As the web site says - it uses 'Split Horizon' to do this, so the mirrors wouldn't see who where being blocked and when as it's being done upstream by supplying different NS records to blocked senders, which in turn return the positive replies.
Comment 35 Kevin A. McGrail 2011-12-13 12:09:15 UTC
(In reply to comment #34)
> (In reply to comment #33)
> > I can tell you that I have nothing on my public NS for URIBL that gives out FP
> > answers.  I do have the rbldnsd ACL implemented which I believe does interfere
> > but only in a blocking/pretend there is no data way.
> 
> As the web site says - it uses 'Split Horizon' to do this, so the mirrors
> wouldn't see who where being blocked and when as it's being done upstream by
> supplying different NS records to blocked senders, which in turn return the
> positive replies.

I've asked the URIBL admins to comment.  But please open a different bug on the URIBL issue.  You've sort of hi-jacked this DNSWL bug.

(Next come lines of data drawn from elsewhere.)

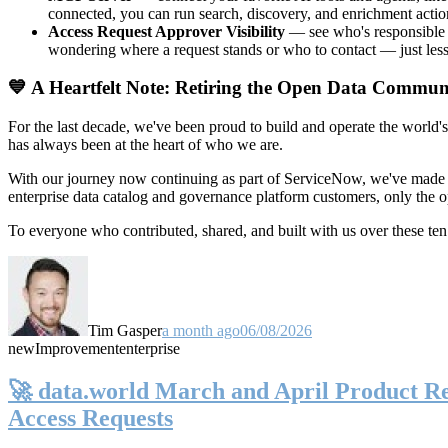
connected, you can run search, discovery, and enrichment actio
Access Request Approver Visibility
— see who's responsible f
wondering where a request stands or who to contact — just less
💙 A Heartfelt Note: Retiring the Open Data Commun
For the last decade, we've been proud to build and operate the world'
has always been at the heart of who we are.
With our journey now continuing as part of ServiceNow, we've made t
enterprise data catalog and governance platform customers, only the
To everyone who contributed, shared, and built with us over these 
Tim Gasper
a month ago
06/08/2026
new
Improvement
enterprise
🚀 data.world March and April Product Rel
Access Requests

Comment 36 drmres 2011-12-14 03:36:28 UTC
Please note: Comments by Darxus should be disregarded in this report as he is an active DNSWL admin with direct personal gain interest in this issue.
Comment 37 Darxus 2012-09-09 14:55:38 UTC
(In reply to comment #36)
> Please note: Comments by Darxus should be disregarded in this report as he
> is an active DNSWL admin with direct personal gain interest in this issue.

I have no "direct personal gain interest in this issue."  My relationship with dnswl.org was fully disclosed to everyone long ago.  It's no different from my relationship with spamassassin.